DOCUMENT SEGMENT =
As long as there are programs there will be bugs. Automated bug-checking isn’t a novel idea. There are many of them around, but they are seen by developers as being inaccurate, slow and liable to highlight bugs when they don’t exist.
But hope is in the ascendency for them if Project Parfait (a multi layered tool rather like the dessert, hence the name) is as successful as the woman who developed it says it will be.
According to Cristina Cifuentes, Parfait can check 10 million lines of code in less than 30 minutes. Not hours, not days, not a week – half an hour.
“Systems code is prevalent
in today’s world: in operating
systems, compilers, virtual
machines, database engines,
games engines, etc. Any systems
programmer should know their C…”
Cristina started on the project after discovering that though Sun (now Oracle of course) employs legions of programmers writing a huge amount of code they weren’t using bug-checkers, even though there were a large number of tools available. The team had tried various combinations but they came up against a number of problems – the tools would not compile the code; others simply took too long, a week in some cases.

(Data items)
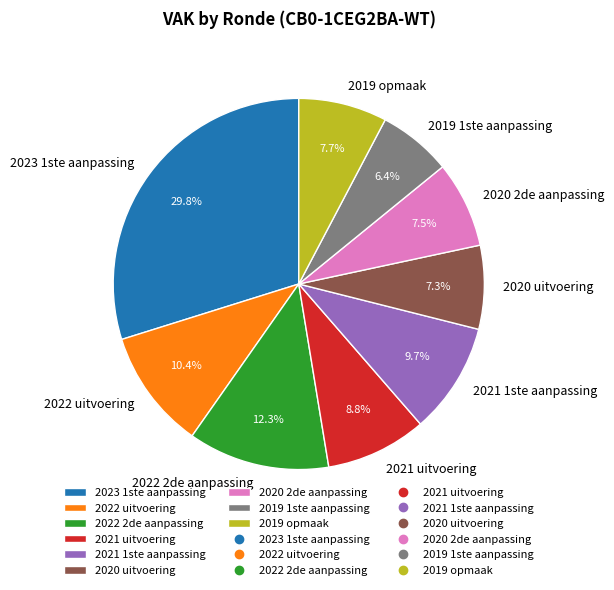

Is there any slice that represents more than half of the pie?

No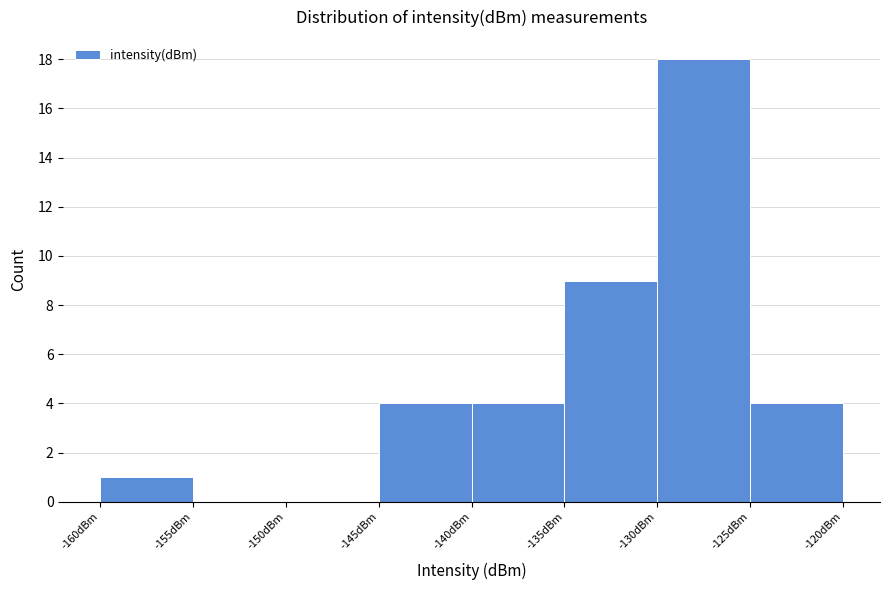

Reading left to right, transcribe this chart: for each bar, give the range it covers on the x-axis and its height. The values are not printed on the chart, so give them approximately, as read against the axis.

-160 to -155: 1
-155 to -150: 0
-150 to -145: 0
-145 to -140: 4
-140 to -135: 4
-135 to -130: 9
-130 to -125: 18
-125 to -120: 4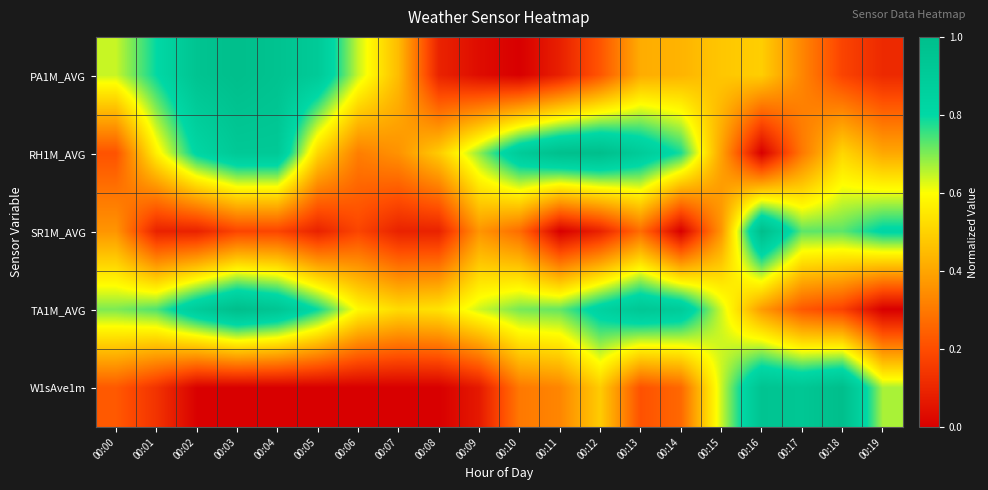

Which series has the widest spread of values?

PA1M_AVG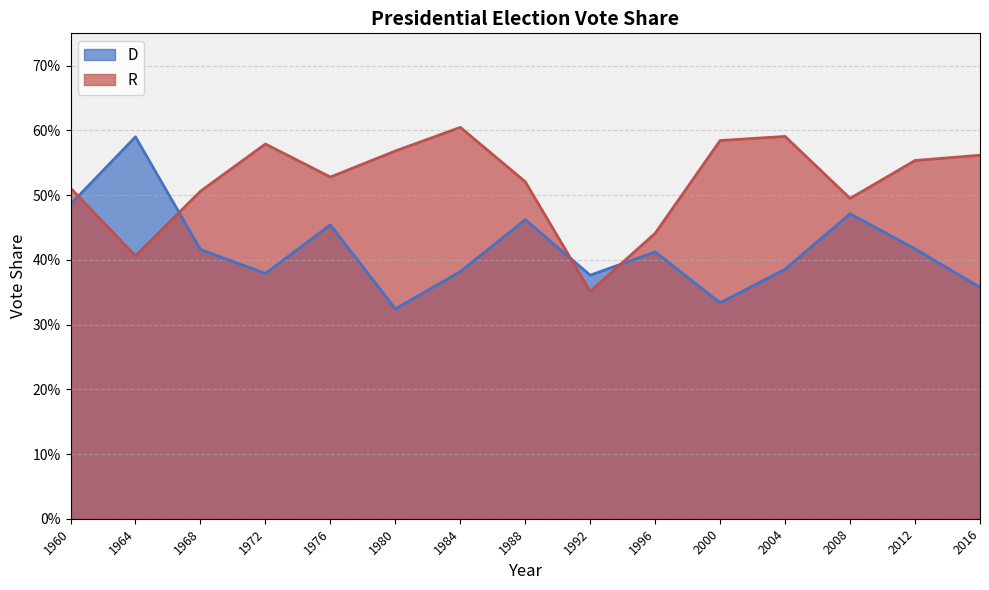

True or false: R has a value of 0.5 at 1960.

True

PROBLEM TO SOLVE = Can you reproduce the bug-checking article from "As long as there" down to "it will be.", swapping "dessert" for "pudding"? Draw only on the bug-checking article, not on the entries.

EXERCISE RESULT =
As long as there are programs there will be bugs. Automated bug-checking isn’t a novel idea. There are many of them around, but they are seen by developers as being inaccurate, slow and liable to highlight bugs when they don’t exist.
But hope is in the ascendency for them if Project Parfait (a multi layered tool rather like the pudding, hence the name) is as successful as the woman who developed it says it will be.